Stability: Finding Home


I am getting ready to leave Richmond Hill in another 4-6 weeks. Oh how time flies when you are praying for the city. I will have moved 3 times in a little over a year once I leave this place. Stability has been on my mind, both in how to find a home for my diversity of passions and as I wonder where my next home will be. In the mist of this transitional year and entering into another period of transition, I have been thinking about stability of place, of people and of heart. How do I find solid ground amidst all of this change?

Finding a Home for my Passions

This year, in the school for vocation, I have done a lot of reflection and discernment about the many elements that make up my vocation, where and how they will fit in the container of my life. I’m interested in community development, coaching, speaking, poetry, writing and facilitation. Twice, the same friend said “ebony, I get the image of a house when you are talking about these things.” I thought he meant an actual organization or place, but when we spoke again, I got more clarification. He said “it seems like you are trying to build a house for yourself, and this is a process of you are trying to figure out the rooms, which ones will be larger or smaller, which ones will get used the most and the least.” Yes, a house or home is a good metaphor for what I am trying to build. It’s also a good symbol for identity. I am learning to enter the mystery, be curious and experiment a bit. Some of the questions of what, how much time and energy for my passions/rooms will only be answered as I try new things, take risks and make decisions. I will have to be patient with these questions and live my way into the answers by trial, error, listening for the spirit, saying yes and no and taking advantage of opportunities in front of me. I’m looking forward to the process, even though it’s a bit scary.

Stability of Place, of People and of Heart

I now live in a new city and plan to stay here for a while. I neither live in the same city as my family or most of my close friends. Most people in our society both move and change jobs every 3-5 years. I wonder how to find some sense of rootedness and solidity of place and people in this type of environment. Returning home is a theme that has come up for me, finding home in God and myself, and the places I can come back to where I have deep connections, rootedness and relationships.

In this changing world, I’ve adopted the notion that I have to find the home in myself, in my own skin and soul. Part of that is making sure to stay connected to the spirit of God within me and knowing the quiet place that is my refuge, where I find God. Wherever I am and God is, I am at home. At home in God and with myself. I must continue to engage in the practices and disciplines that help me come back to myself and return to God. For me that is having times of silence, reflection, medication, journaling, walking outdoors and sitting in gardens. Certain psalms, prayers, scripture passes and songs bring me back to a solid place, within myself and in the arms of God.
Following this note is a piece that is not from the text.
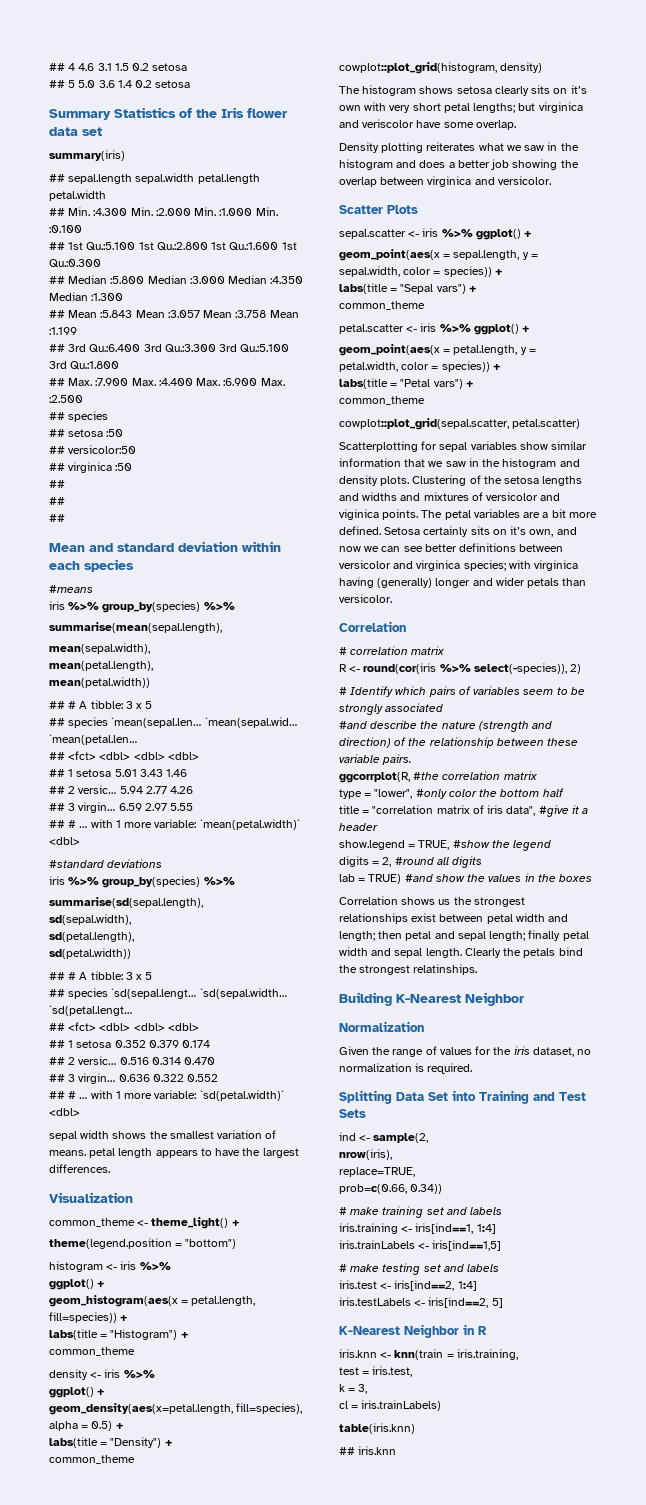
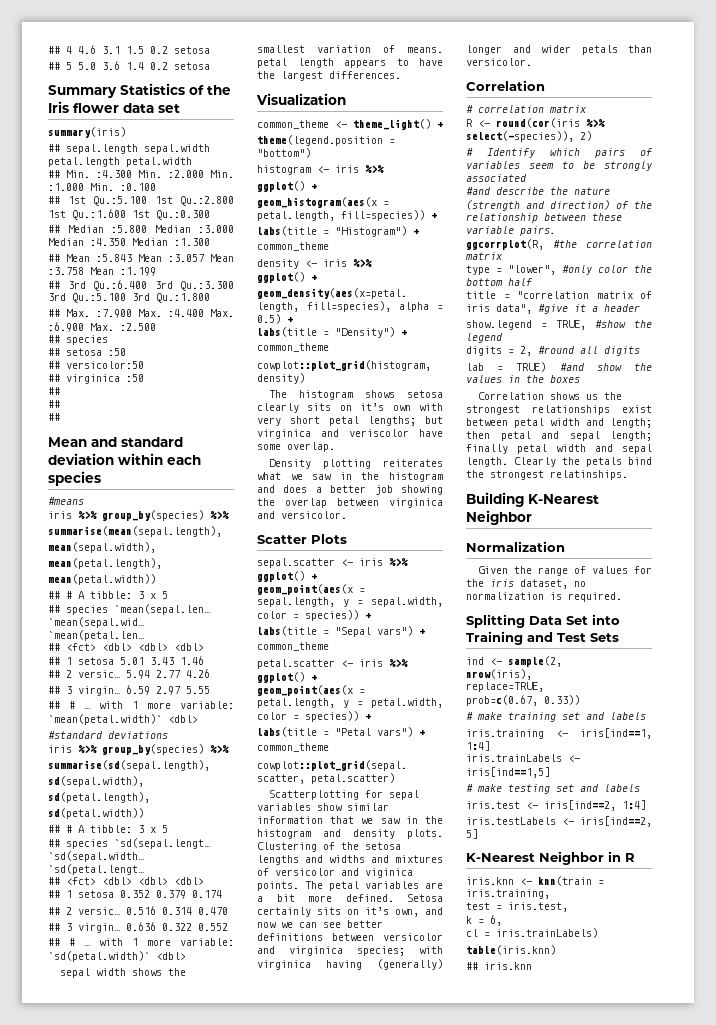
[339,1184,443,1194] prob=c(0.66, 0.34)) -> [466,695,580,706] prob=c(0.67, 0.33))
[358,1384,368,1394] 3, -> [490,915,502,926] 6,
There are also people that are connected to specific places that feel like home to me. New York where my family lives is a place I call home, there are people who love me, familiar and caring and supportive people; my favorite places to visit, eat and be. There is an element of home in Charlottesville as well. I know both of these places well, can drive on auto-pilot, and can run into an old friend on the street. I love the familiarity. When I go to both these places I recognize a part of myself that seems to have been missing.

Some of my friends also feel like home, when I go over my friend’s Leonette house, she feels like home. She has known me for over 10 years, we can laugh, do something fun or do nothing. I know I can go into her fridge and closets to get what I need. Likewise, so many of my other relationships is Charlottesville feel like home. I am known, I feel a freedom to be myself. No matter how long I am gone, when I return, we pick up where we left off. This comfort and companionship is priceless, it’s also soul satisfying.

Richmond Hill, now feels like home, a spiritual home, where my love for contemplation, the city, racial justice come into one. The ethos, the people here, the mission and vision feel like home to me. It’s a place I can come back to for guidance, direction, discernment.

Richmond, is new to me, but it starting to feel like home. A place I can build a life, a place I can make a difference and hopefully build that metaphorical house we are talking about.

The only ways I have found to maintain a sense of stability in this ever changing environment, is to I know the places I call home, in God, in myself, in others and specific places/spaces in the world. I hope to go out and explore the world through life and work and return to these places and people as often as I can or as much as is needed to solidify my soul.